TLDR
- A federal judge in San Francisco issued a preliminary injunction blocking the Pentagon’s ban on Anthropic’s Claude AI
- Judge Rita Lin called the ban “classic illegal First Amendment retaliation”
- The dispute started after Anthropic refused to allow Claude to be used for lethal autonomous weapons or mass surveillance
- Anthropic held 32% of the enterprise AI market as of 2025, ahead of OpenAI at 25%
- The injunction is paused for seven days to allow the government time to appeal
A US federal judge has temporarily blocked the Trump administration’s ban on government use of Anthropic’s AI technology, pausing measures that the company said could cost it billions in lost revenue.
BREAKING: Anthropic has been GRANTED a preliminary injunction re: Pentagon 'supply chain risk' designation by Judge Rita Lin in California but is allowing a stay for one week https://t.co/1xk41AB5zQ
— Hadas Gold (@Hadas_Gold) March 26, 2026
Judge Rita Lin of the US District Court for the Northern District of California issued the preliminary injunction on Thursday. She put the order on hold for seven days to give the government a chance to appeal.
The case centers on a deal struck in July 2025 between Anthropic and the Pentagon. The contract would have made Claude the first frontier AI model approved for use on classified networks.
Negotiations broke down in February 2026. The Pentagon wanted to renegotiate, demanding Anthropic allow military use of Claude “for all lawful purposes” and without restrictions.
Anthropic refused. The company said its technology should not be used for lethal autonomous weapons or mass domestic surveillance of Americans.
On February 27, President Trump ordered all federal agencies to stop using Anthropic products. He wrote on Truth Social that the company had made a “DISASTROUS MISTAKE trying to STRONG-ARM the Department of War.”
The Defense Department then designated Anthropic as a national security supply chain risk. Anthropic sued in federal court in Washington, DC, on March 9, arguing that Defense Secretary Pete Hegseth had overstepped his authority.
Judge Questions the Government’s Reasoning
A 90-minute court hearing took place in San Francisco on March 24. Judge Lin questioned government lawyers on whether Anthropic was being punished for publicly criticizing the Pentagon.
In her ruling, Lin said the ban did not appear to be directed at national security interests. “If the concern is the integrity of the operational chain of command, the Department of War could just stop using Claude,” she wrote.
She added that the measures appeared “designed to punish Anthropic” and called them “arbitrary, capricious, and an abuse of discretion.”
During the hearing, an Anthropic attorney noted that the Pentagon can review any AI model before deploying it.
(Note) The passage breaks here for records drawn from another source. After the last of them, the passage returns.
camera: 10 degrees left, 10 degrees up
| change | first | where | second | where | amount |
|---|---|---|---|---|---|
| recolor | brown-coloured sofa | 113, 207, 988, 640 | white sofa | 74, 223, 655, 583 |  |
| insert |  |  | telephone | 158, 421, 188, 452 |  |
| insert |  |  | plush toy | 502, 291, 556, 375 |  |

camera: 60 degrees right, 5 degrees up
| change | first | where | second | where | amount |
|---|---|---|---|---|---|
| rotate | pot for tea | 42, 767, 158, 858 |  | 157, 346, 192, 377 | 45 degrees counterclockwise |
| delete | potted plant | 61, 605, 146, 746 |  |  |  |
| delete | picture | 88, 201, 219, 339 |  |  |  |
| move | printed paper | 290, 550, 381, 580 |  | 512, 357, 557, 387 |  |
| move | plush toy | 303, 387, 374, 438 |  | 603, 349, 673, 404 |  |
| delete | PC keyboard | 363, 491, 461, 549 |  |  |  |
Anthropic also has no way to stop a model from working, change how it operates, or see how the military is using it.
What Both Sides Argued
A government lawyer argued that Anthropic destroyed trust during contract negotiations by trying to dictate Pentagon policies. The lawyer said the government was concerned about the risk of “future sabotage” from Anthropic.
Judge Lin rejected that reasoning. She said the Justice Department had no “legitimate basis” to conclude that Anthropic’s stance on restrictions could lead it to become a saboteur.
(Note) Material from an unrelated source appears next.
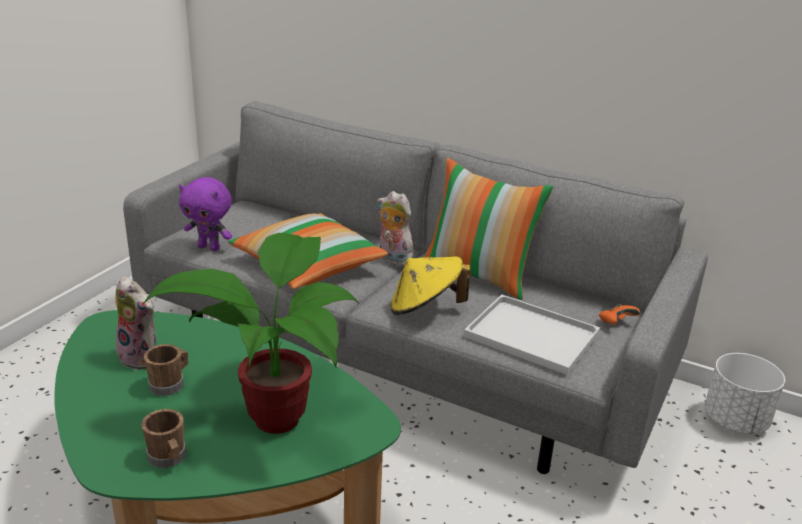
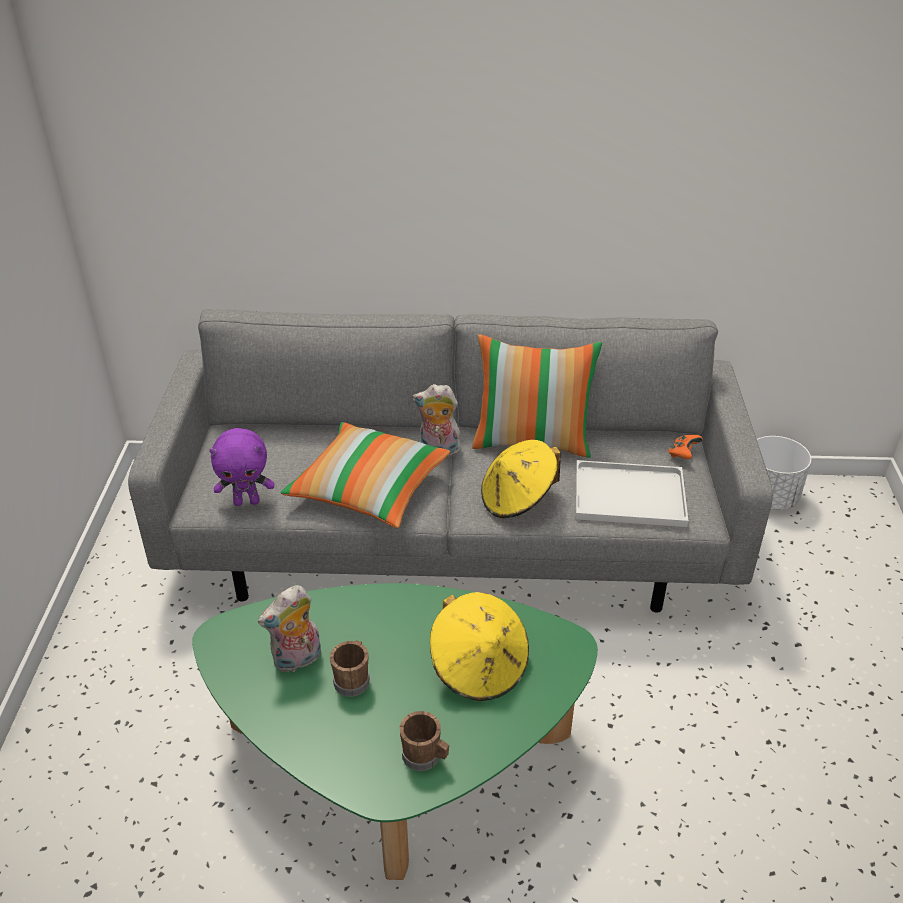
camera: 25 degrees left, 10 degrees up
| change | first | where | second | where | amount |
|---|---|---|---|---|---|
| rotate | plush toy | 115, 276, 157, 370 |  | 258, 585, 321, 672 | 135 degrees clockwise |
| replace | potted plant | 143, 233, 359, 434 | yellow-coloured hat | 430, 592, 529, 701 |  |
Anthropic held 32% of the enterprise AI market as of 2025, ahead of OpenAI at 25%, according to Menlo Ventures. A government-wide ban would have put that position at risk.
Anthropic said it was “grateful to the court for moving swiftly.” The company also filed a separate complaint in an appellate court in Washington, DC, focused on procurement law.
The case is Anthropic v. US Department of War, 26-cv-01996, US District Court, Northern District of California.